Source material:
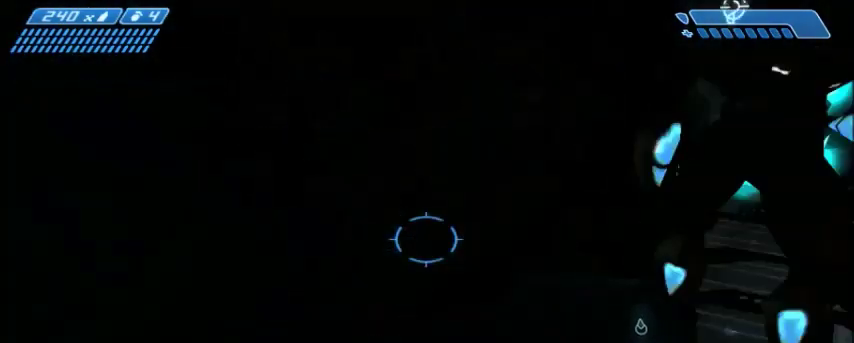
{"keys": [], "mouse": [], "events": [[33, "a", "down"], [167, "a", "up"], [167, "s", "up"]]}
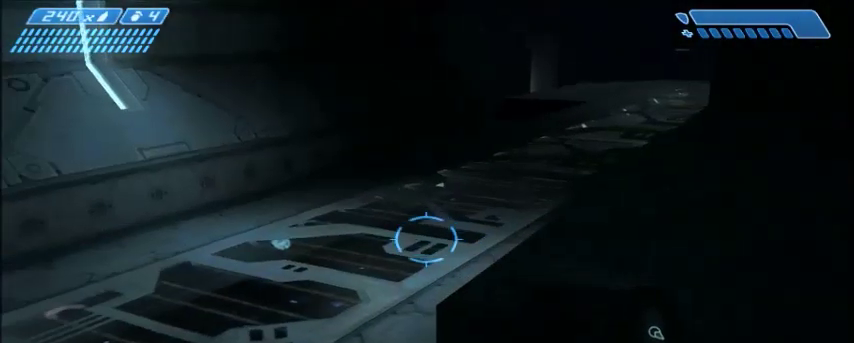
{"keys": ["a", "w"], "mouse": [], "events": [[33, "a", "down"], [33, "w", "down"]]}
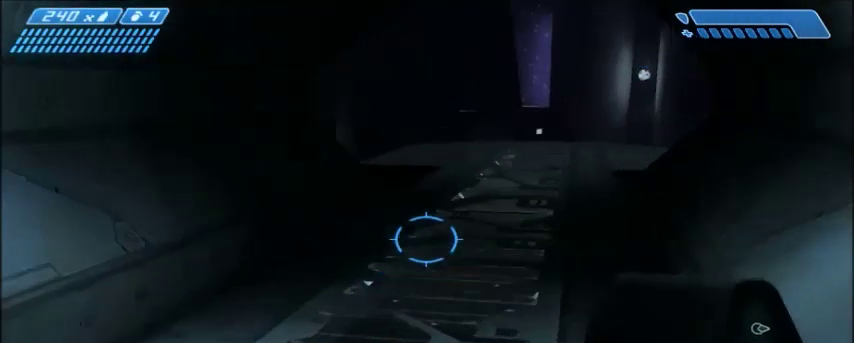
{"keys": [], "mouse": [], "events": [[100, "a", "up"], [100, "w", "up"], [134, "mouse_left", "down"], [234, "mouse_left", "up"], [334, "mouse_left", "down"], [401, "mouse_left", "up"]]}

The task: Make an exact copy of the listing, with no images in it.

Solution for this problem:
{"keys": [], "mouse": [], "events": [[33, "a", "down"], [167, "a", "up"], [167, "s", "up"]]}
{"keys": ["a", "w"], "mouse": [], "events": [[33, "a", "down"], [33, "w", "down"]]}
{"keys": [], "mouse": [], "events": [[100, "a", "up"], [100, "w", "up"], [134, "mouse_left", "down"], [234, "mouse_left", "up"], [334, "mouse_left", "down"], [401, "mouse_left", "up"]]}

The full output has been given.